В это мгновение я и поцеловал Энджи. Она вернула мне поцелуй. Внезапно все обрело особую резкую отчетливость — и донесшийся снизу звук автомобильного клаксона, и аромат свежего летнего воздуха, перемешанного с весенней пылью, осевшей между стеклами, и солоноватый вкус испарины, выступившей на лбу, и легкая боль, которую я ощущал на не до конца еще заживших губах, и горьковатая свежесть светлого пива, выпитого час назад, но все еще холодившего язык и зубы Энджи.
Но тут зазвонил телефон.
Энджи откинулась назад, упершись ладонями мне в грудь, потом, скользнув вдоль стола, высвободилась из моих объятий.

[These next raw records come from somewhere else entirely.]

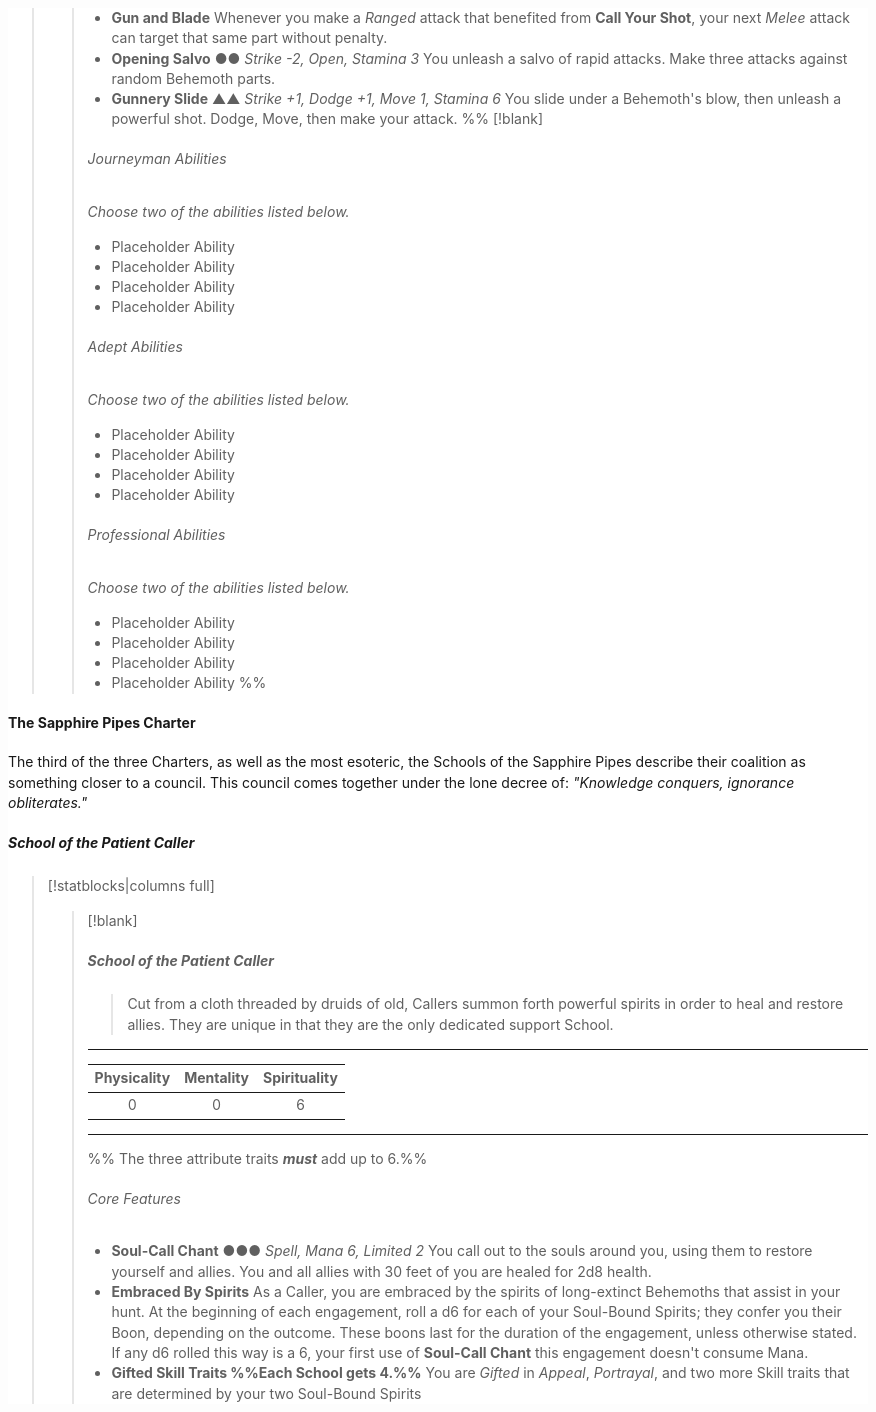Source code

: >> - **Gun and Blade**
>> Whenever you make a *Ranged* attack that benefited from **Call Your Shot**, your next *Melee* attack can target that same part without penalty.
>> - **Opening Salvo** ●●
>> *Strike -2, Open, Stamina 3*
>> You unleash a salvo of rapid attacks. Make three attacks against random Behemoth parts.
>> - **Gunnery Slide** ▲▲
>> *Strike +1, Dodge +1, Move 1, Stamina 6*
>> You slide under a Behemoth's blow, then unleash a powerful shot. Dodge, Move, then make your attack. 
>%%
>> [!blank]
>> ###### Journeyman Abilities
>> *Choose two of the abilities listed below.*
>> - Placeholder Ability
>> - Placeholder Ability
>> - Placeholder Ability
>> - Placeholder Ability
>> ###### Adept Abilities 
>> *Choose two of the abilities listed below.*
>> - Placeholder Ability
>> - Placeholder Ability
>> - Placeholder Ability
>> - Placeholder Ability
>> ###### Professional Abilities
>> *Choose two of the abilities listed below.*
>> - Placeholder Ability
>> - Placeholder Ability
>> - Placeholder Ability
>> - Placeholder Ability
>>%%

 
#### The Sapphire Pipes Charter
The third of the three Charters, as well as the most esoteric, the Schools of the Sapphire Pipes describe their coalition as something closer to a council. This council comes together under the lone decree of: *"Knowledge conquers, ignorance obliterates."*
##### School of the Patient Caller
> [!statblocks|columns full]
>
>> [!blank]  
>> ##### School of the Patient Caller
>> > Cut from a cloth threaded by druids of old, Callers summon forth powerful spirits in order to heal and restore allies. They are unique in that they are the only dedicated support School.
>> ---
>> | Physicality | Mentality | Spirituality |
>> |:-----------:|:---------:|:------------:|
>> |     0       |    0       |       6       |
>> ---
>> %% The three attribute traits ***must*** add up to 6.%%
>> ###### Core Features
>> - **Soul-Call Chant** ●●●
>> *Spell, Mana 6, Limited 2*
>> You call out to the souls around you, using them to restore yourself and allies. You and all allies with 30 feet of you are healed for 2d8 health. 
>> - **Embraced By Spirits**
>> As a Caller, you are embraced by the spirits of long-extinct Behemoths that assist in your hunt.
>> At the beginning of each engagement, roll a d6 for each of your Soul-Bound Spirits; they confer you their Boon, depending on the outcome. These boons last for the duration of the engagement, unless otherwise stated. If any d6 rolled this way is a 6, your first use of **Soul-Call Chant** this engagement doesn't consume Mana.
>> - **Gifted Skill Traits %%Each School gets 4.%%**
>> You are *Gifted* in *Appeal*, *Portrayal*, and two more Skill traits that are determined by your two Soul-Bound Spirits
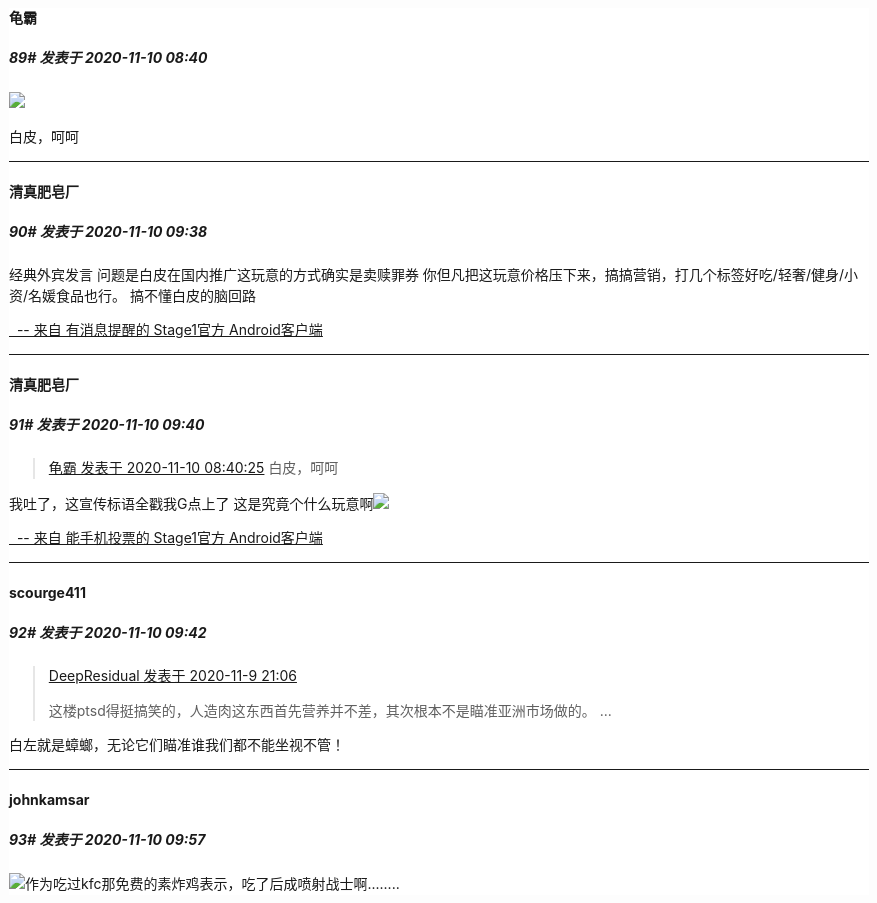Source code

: ####  龟霸  
##### 89#       发表于 2020-11-10 08:40


<img src="http://wx1.sinaimg.cn/mw690/64251900gy1g60imtvet3j22bc3344qu.jpg" referrerpolicy="no-referrer">

白皮，呵呵


-----

####  清真肥皂厂  
##### 90#       发表于 2020-11-10 09:38


经典外宾发言
问题是白皮在国内推广这玩意的方式确实是卖赎罪券
你但凡把这玩意价格压下来，搞搞营销，打几个标签好吃/轻奢/健身/小资/名媛食品也行。 搞不懂白皮的脑回路

[  -- 来自 有消息提醒的 Stage1官方 Android客户端](https://www.coolapk.com/apk/140634)


-----

####  清真肥皂厂  
##### 91#       发表于 2020-11-10 09:40


<blockquote><a href="httphttps://bbs.saraba1st.com/2b/forum.php?mod=redirect&amp;goto=findpost&amp;pid=49342561&amp;ptid=1971087" target="_blank">龟霸 发表于 2020-11-10 08:40:25</a>
白皮，呵呵</blockquote>我吐了，这宣传标语全戳我G点上了
这是究竟个什么玩意啊<img src="https://static.saraba1st.com/image/smiley/face2017/009.gif" referrerpolicy="no-referrer">

[  -- 来自 能手机投票的 Stage1官方 Android客户端](https://www.coolapk.com/apk/140634)


-----

####  scourge411  
##### 92#       发表于 2020-11-10 09:42


<blockquote><a href="httphttps://bbs.saraba1st.com/2b/forum.php?mod=redirect&amp;goto=findpost&amp;pid=49339169&amp;ptid=1971087" target="_blank">DeepResidual 发表于 2020-11-9 21:06</a>

这楼ptsd得挺搞笑的，人造肉这东西首先营养并不差，其次根本不是瞄准亚洲市场做的。 ...</blockquote>
白左就是蟑螂，无论它们瞄准谁我们都不能坐视不管！


-----

####  johnkamsar  
##### 93#       发表于 2020-11-10 09:57


<img src="https://static.saraba1st.com/image/smiley/face2017/067.png" referrerpolicy="no-referrer">作为吃过kfc那免费的素炸鸡表示，吃了后成喷射战士啊........
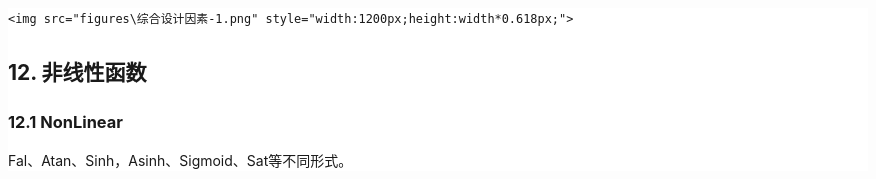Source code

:     <img src="figures\综合设计因素-1.png" style="width:1200px;height:width*0.618px;">
</center>



## 12. 非线性函数

### 12.1 NonLinear

  Fal、Atan、Sinh，Asinh、Sigmoid、Sat等不同形式。

<center>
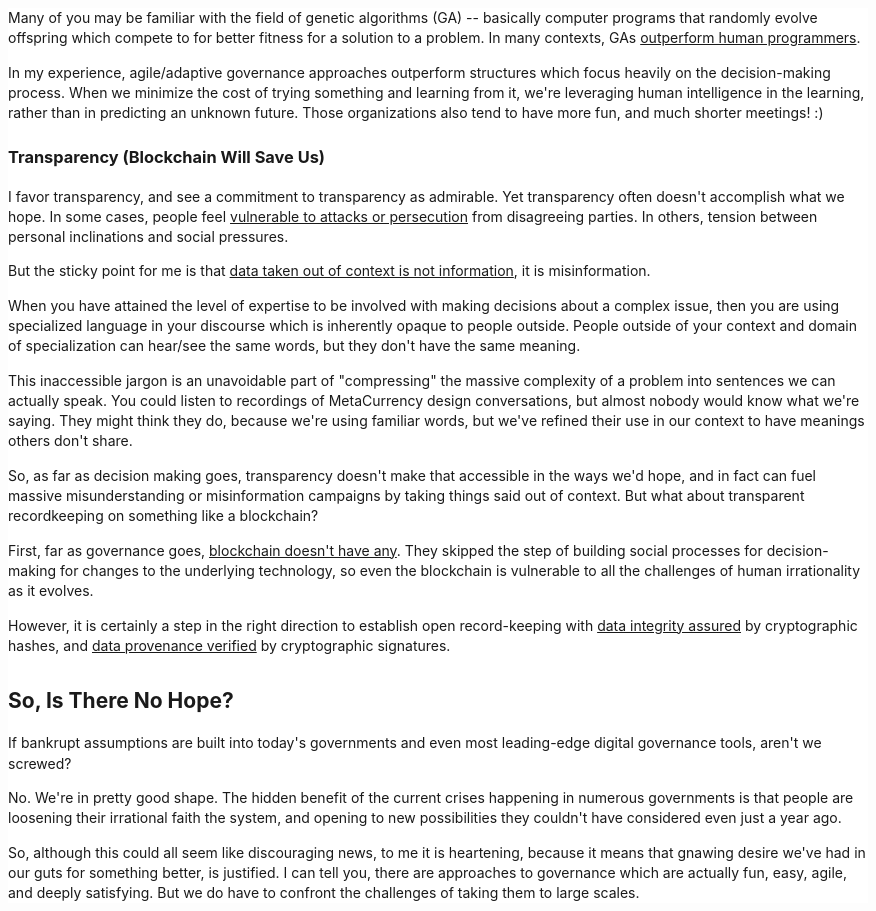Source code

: Many of you may be familiar with the field of genetic algorithms (GA) -- basically computer programs that randomly evolve offspring which compete to for better fitness for a solution to a problem. In many contexts, GAs [outperform human programmers](/human-competetive).

In my experience, agile/adaptive governance approaches outperform structures which focus heavily on the decision-making process. When we minimize the cost of trying something and learning from it, we're leveraging human intelligence in the learning, rather than in predicting an unknown future. Those organizations also tend to have more fun, and much shorter meetings! :)

### Transparency (Blockchain Will Save Us)

I favor transparency, and see a commitment to transparency as admirable. Yet transparency often doesn't accomplish what we hope. In some cases, people feel [vulnerable to attacks or persecution](/geek-feminism/gittip-crisis) from disagreeing parties. In others, tension between personal inclinations and social pressures.

But the sticky point for me is that [data taken out of context is not information](/wikipedia/DIKW_pyramid), it is misinformation.

When you have attained the level of expertise to be involved with making decisions about a complex issue, then you are using specialized language in your discourse which is inherently opaque to people outside. People outside of your context and domain of specialization can hear/see the same words, but they don't have the same meaning.

This inaccessible jargon is an unavoidable part of "compressing" the massive complexity of a problem into sentences we can actually speak. You could listen to recordings of MetaCurrency design conversations, but almost nobody would know what we're saying. They might think they do, because we're using familiar words, but we've refined their use in our context to have meanings others don't share.

So, as far as decision making goes, transparency doesn't make that accessible in the ways we'd hope, and in fact can fuel massive misunderstanding or misinformation campaigns by taking things said out of context. But what about transparent recordkeeping on something like a blockchain?

First, far as governance goes, [blockchain doesn't have any](/metacurrency/cryptocurrencies-are-dead). They skipped the step of building social processes for decision-making for changes to the underlying technology, so even the blockchain is vulnerable to all the challenges of human irrationality as it evolves.

However, it is certainly a step in the right direction to establish open record-keeping with [data integrity assured](/p2p-foundation/blockchains-major-design-flaw) by cryptographic hashes, and [data provenance verified](/ceptr/holochain) by cryptographic signatures.



## So, Is There No Hope?

If bankrupt assumptions are built into today's governments and even most leading-edge digital governance tools, aren't we screwed?

No. We're in pretty good shape. The hidden benefit of the current crises happening in numerous governments is that people are loosening their irrational faith the system, and opening to new possibilities they couldn't have considered even just a year ago.

So, although this could all seem like discouraging news, to me it is heartening, because it means that gnawing desire we've had in our guts for something better, is justified. I can tell you, there are approaches to governance which are actually fun, easy, agile, and deeply satisfying. But we do have to confront the challenges of taking them to large scales.
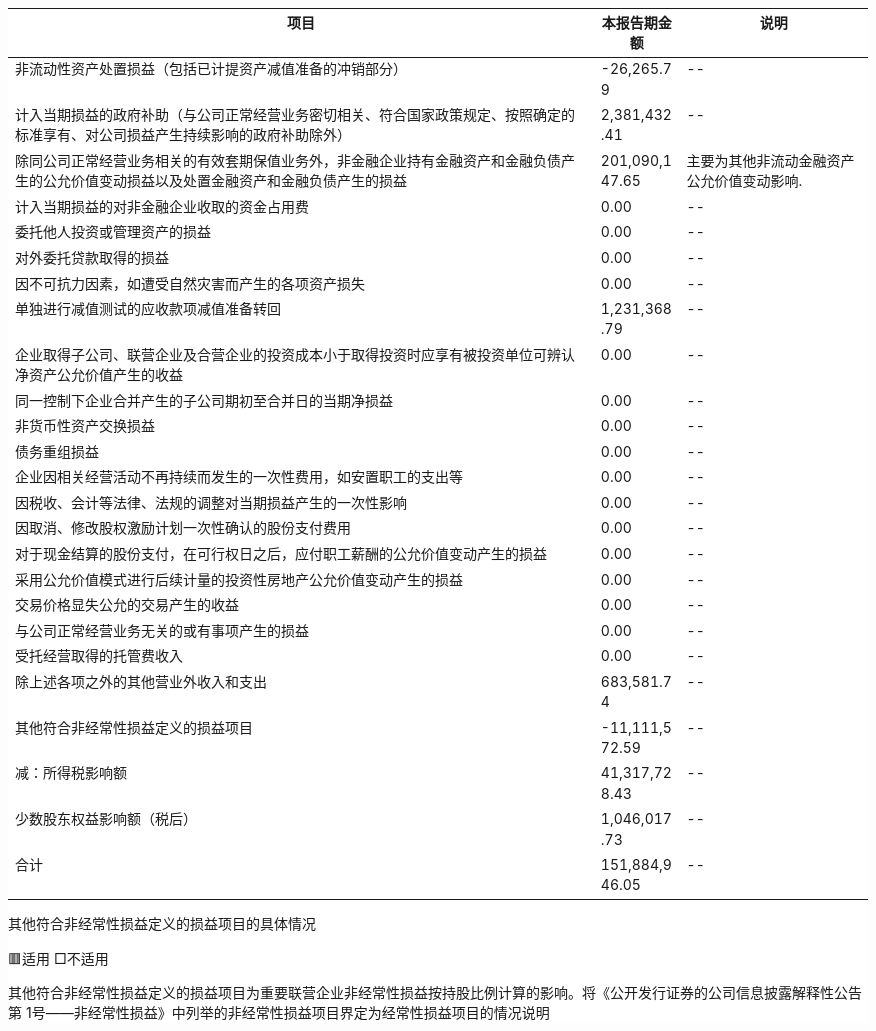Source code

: | 项目|本报告期金额|说明|
| ---|---|---|
| 非流动性资产处置损益（包括已计提资产减值准备的冲销部分）|-26,265.79|--|
| 计入当期损益的政府补助（与公司正常经营业务密切相关、符合国家政策规定、按照确定的标准享有、对公司损益产生持续影响的政府补助除外）|2,381,432.41|--|
| 除同公司正常经营业务相关的有效套期保值业务外，非金融企业持有金融资产和金融负债产生的公允价值变动损益以及处置金融资产和金融负债产生的损益|201,090,147.65|主要为其他非流动金融资产公允价值变动影响.|
| 计入当期损益的对非金融企业收取的资金占用费|0.00|--|
| 委托他人投资或管理资产的损益|0.00|--|
| 对外委托贷款取得的损益|0.00|--|
| 因不可抗力因素，如遭受自然灾害而产生的各项资产损失|0.00|--|
| 单独进行减值测试的应收款项减值准备转回|1,231,368.79|--|
| 企业取得子公司、联营企业及合营企业的投资成本小于取得投资时应享有被投资单位可辨认净资产公允价值产生的收益|0.00|--|
| 同一控制下企业合并产生的子公司期初至合并日的当期净损益|0.00|--|
| 非货币性资产交换损益|0.00|--|
| 债务重组损益|0.00|--|
| 企业因相关经营活动不再持续而发生的一次性费用，如安置职工的支出等|0.00|--|
| 因税收、会计等法律、法规的调整对当期损益产生的一次性影响|0.00|--|
| 因取消、修改股权激励计划一次性确认的股份支付费用|0.00|--|
| 对于现金结算的股份支付，在可行权日之后，应付职工薪酬的公允价值变动产生的损益|0.00|--|
| 采用公允价值模式进行后续计量的投资性房地产公允价值变动产生的损益|0.00|--|
| 交易价格显失公允的交易产生的收益|0.00|--|
| 与公司正常经营业务无关的或有事项产生的损益|0.00|--|
| 受托经营取得的托管费收入|0.00|--|
| 除上述各项之外的其他营业外收入和支出|683,581.74|--|
| 其他符合非经常性损益定义的损益项目|-11,111,572.59|--|
| 减：所得税影响额|41,317,728.43|--|
| 少数股东权益影响额（税后）|1,046,017.73|--|
| 合计|151,884,946.05|--|  

其他符合非经常性损益定义的损益项目的具体情况  

🟥适用 □不适用  

其他符合非经常性损益定义的损益项目为重要联营企业非经常性损益按持股比例计算的影响。将《公开发行证券的公司信息披露解释性公告第 1号——非经常性损益》中列举的非经常性损益项目界定为经常性损益项目的情况说明  
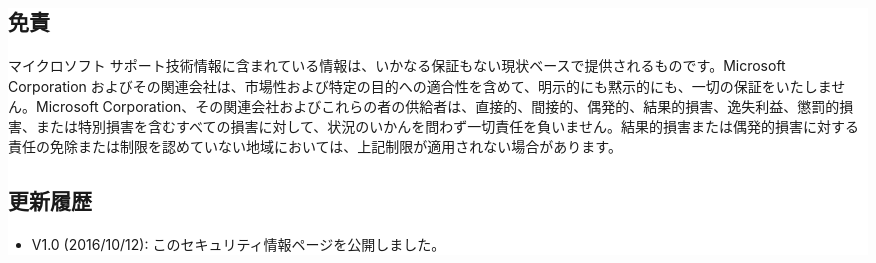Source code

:免責  
----
  
<span id="sectionToggle6"></span>
マイクロソフト サポート技術情報に含まれている情報は、いかなる保証もない現状ベースで提供されるものです。Microsoft Corporation およびその関連会社は、市場性および特定の目的への適合性を含めて、明示的にも黙示的にも、一切の保証をいたしません。Microsoft Corporation、その関連会社およびこれらの者の供給者は、直接的、間接的、偶発的、結果的損害、逸失利益、懲罰的損害、または特別損害を含むすべての損害に対して、状況のいかんを問わず一切責任を負いません。結果的損害または偶発的損害に対する責任の免除または制限を認めていない地域においては、上記制限が適用されない場合があります。
  
更新履歴  
--------
  
<span id="sectionToggle7"></span>
-   V1.0 (2016/10/12): このセキュリティ情報ページを公開しました。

Она продолжала улыбаться, но теперь в этой улыбке сквозило недоверие, а в глазах появилось странное выражение — нечто среднее между сожалением и страхом. Один бог знает, какое лицо было в эту минуту у меня.
— Алло, — хрипло ответил я.
— Все еще сидишь?
— Уже не сижу. Смотрю в окно на свой улетающий зад.
— Ага. Ладно, Кензи, считай, что тебя предупредили.
— Чем могу служить, Марион?
— Приходи, повидаемся, побеседуем.
— Достоин ли я такой чести?
— Вполне. — Сосия мягко засмеялся.
— Видишь ли, Марион, у меня до самого октября все расписано по минутам. Дел невпротык. Попробуй позвонить мне перед Днем всех святых.
На это он сказал лишь:
— Хоу-стрит, дом номер двести пять.
Это был адрес Энджи.
— Где и когда? — спросил я.
Вответ он снова негромко засмеялся. Сосия видел меня насквозь, знал это и знал, что я тоже это знаю.
— Встретимся где-нибудь в людном месте, чтобы у тебя возникла иллюзия безопасности.
— Предложение сделало бы честь белому человеку.
— На Кроссинге. В два часа. Перед «Барнс энд Ноубл». И ты уж, будь добр, приходи один, а не то мне придется нанести визит по упомянутому мною адресу.
— Даунтаун-Кроссинг, — повторил я.
— В два часа.
— Ладно. Я буду чувствовать себя в безопасности.
И снова он засмеялся. Теперь я понял, что это его манера.
— Давай, — сказал он. — Чувствуй. — И дал отбой.
Я повесил трубку и взглянул на Энджи. Комната все еще хранила память о соприкосновении наших губ, о моей руке, касавшейся ее волос, о ее груди, вздымавшейся и опадавшей у моей груди.
Энджи сидела в своем кресле, отвернувшись к окну.
— Я не стану говорить, что мне это не понравилось, потому что мне понравилось, — сказала она, не поворачиваясь. — И винить тебя не стану, потому что сама виновата не меньше. Но больше этого не будет.
Вот и найди брешь в этой стене.
Глава 20
Я спустился в подземку, доехал до станции «Даунтаун-Кроссинг», поднялся по ступеням, не мытым со времен президента Никсона, и вышел на Вашингтон-стрит. Даунтаун-Кроссинг — старый торговый район; в те стародавние времена, когда магазины назывались магазинами, а никакими там не бутиками, здесь были универмаги и торговые центры. В конце семидесятых — начале восьмидесятых здесь, как и почти по всему городу, шла генеральная реконструкция: дома либо сносили, либо перестраивали. Но несмотря на все пертурбации, в районе открылось несколько бутиков и бизнес возродился. Возродился, да и помолодел — сюда пришли люди, которым осточертели универмаги, те, кто все привык делать не спеша, закоренелые горожане, не желающие заживо похоронить себя в предместьях.